About this exercise
For this exercise, copy exactly every line from the one holding "line: (37, 443) -> (28, 360), moved" through the end of the data, both included. Omit pictures.

(Records contained in a dataset)
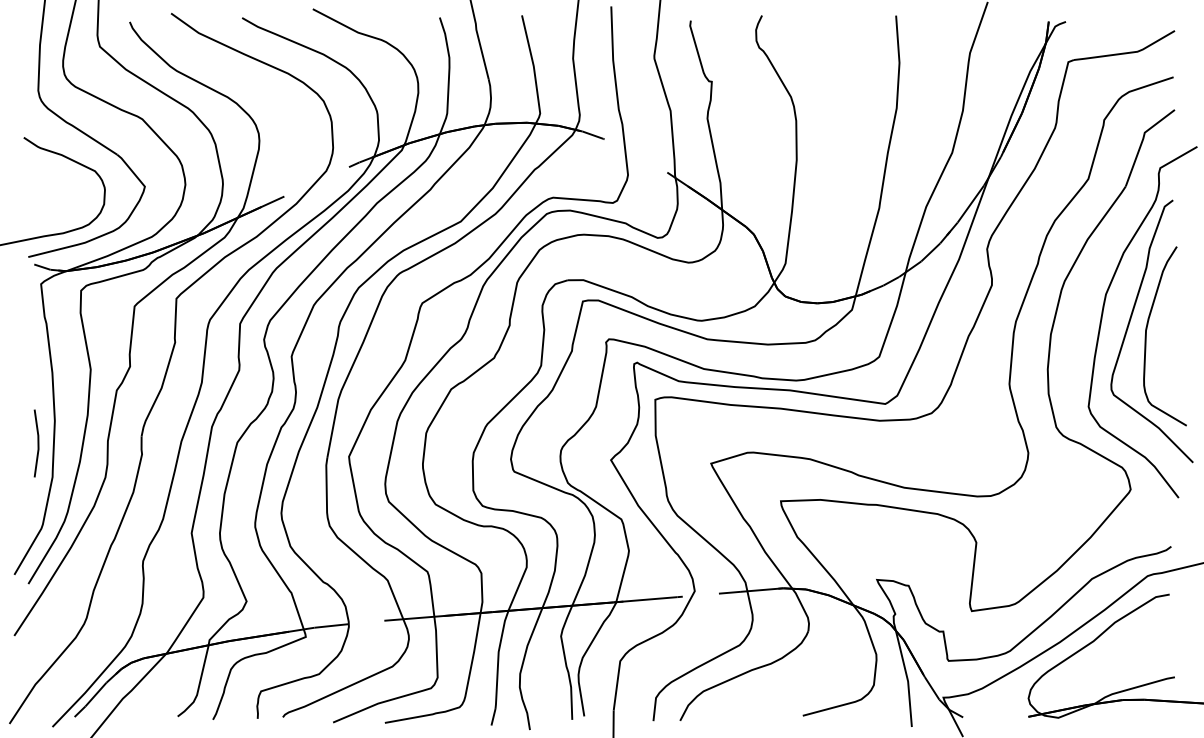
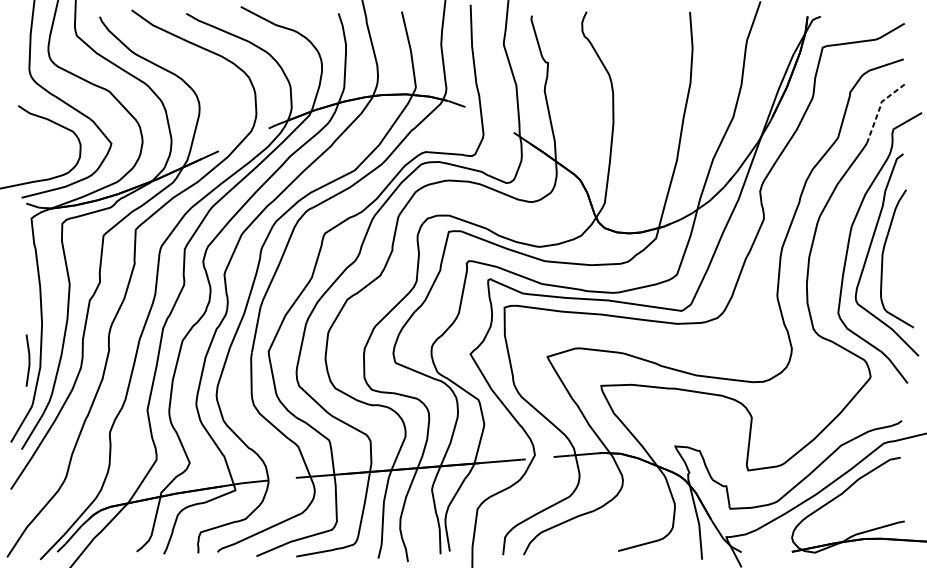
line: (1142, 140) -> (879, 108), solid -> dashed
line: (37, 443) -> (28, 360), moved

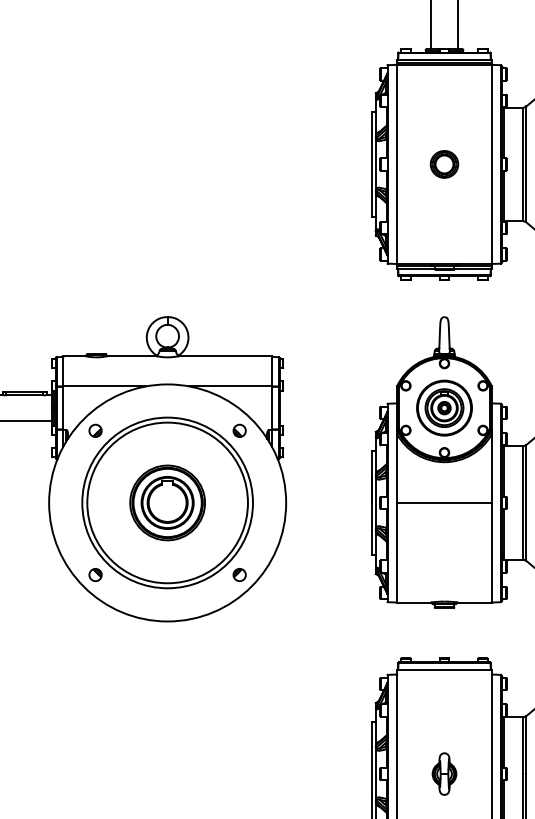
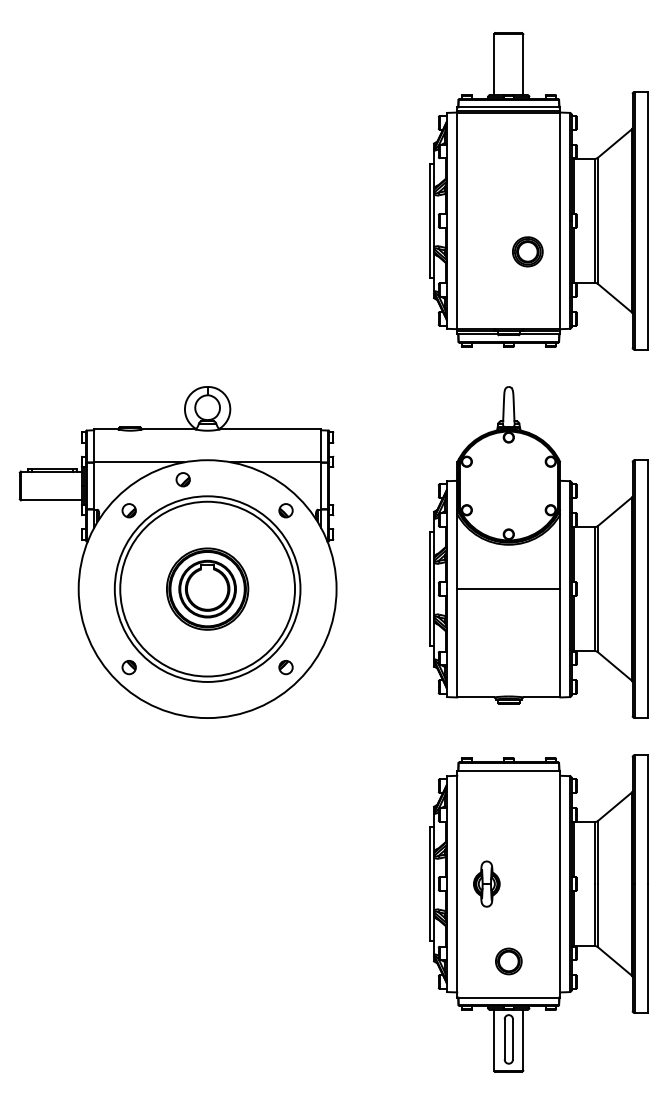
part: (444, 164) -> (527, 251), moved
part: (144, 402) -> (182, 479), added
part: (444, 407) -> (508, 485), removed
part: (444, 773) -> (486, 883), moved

Response to this exercise
line: (37, 443) -> (28, 360), moved

part: (444, 164) -> (527, 251), moved
part: (144, 402) -> (182, 479), added
part: (444, 407) -> (508, 485), removed
part: (444, 773) -> (486, 883), moved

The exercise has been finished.